■ **Exercise description**: Every line of the records below that holds the word "reset" belongs in the answer.
Top of Data provided
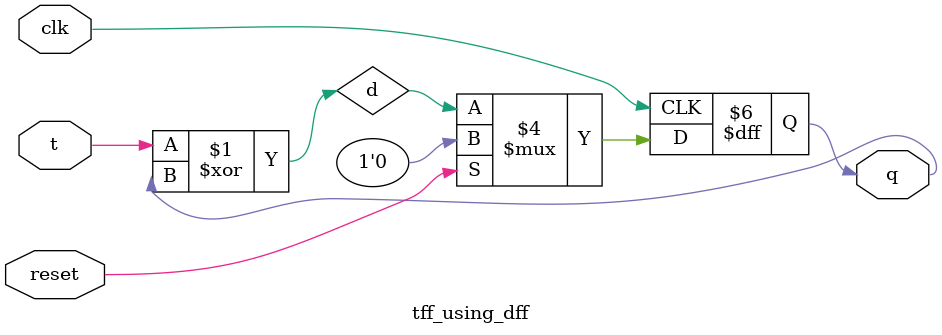
<source format=v>
module tff_using_dff (
    input  wire clk,
    input  wire reset,   // synchronous reset
    input  wire t,       // toggle input
    output reg  q
);

    wire d;

    // T to D conversion
    assign d = t ^ q;

    // D flip-flop
    always @(posedge clk) begin
        if (reset)
            q <= 1'b0;
        else
            q <= d;
    end

endmodule

</source>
Bottom of Data provided
■ **Answer space**:
    input  wire reset,   // synchronous reset
        if (reset)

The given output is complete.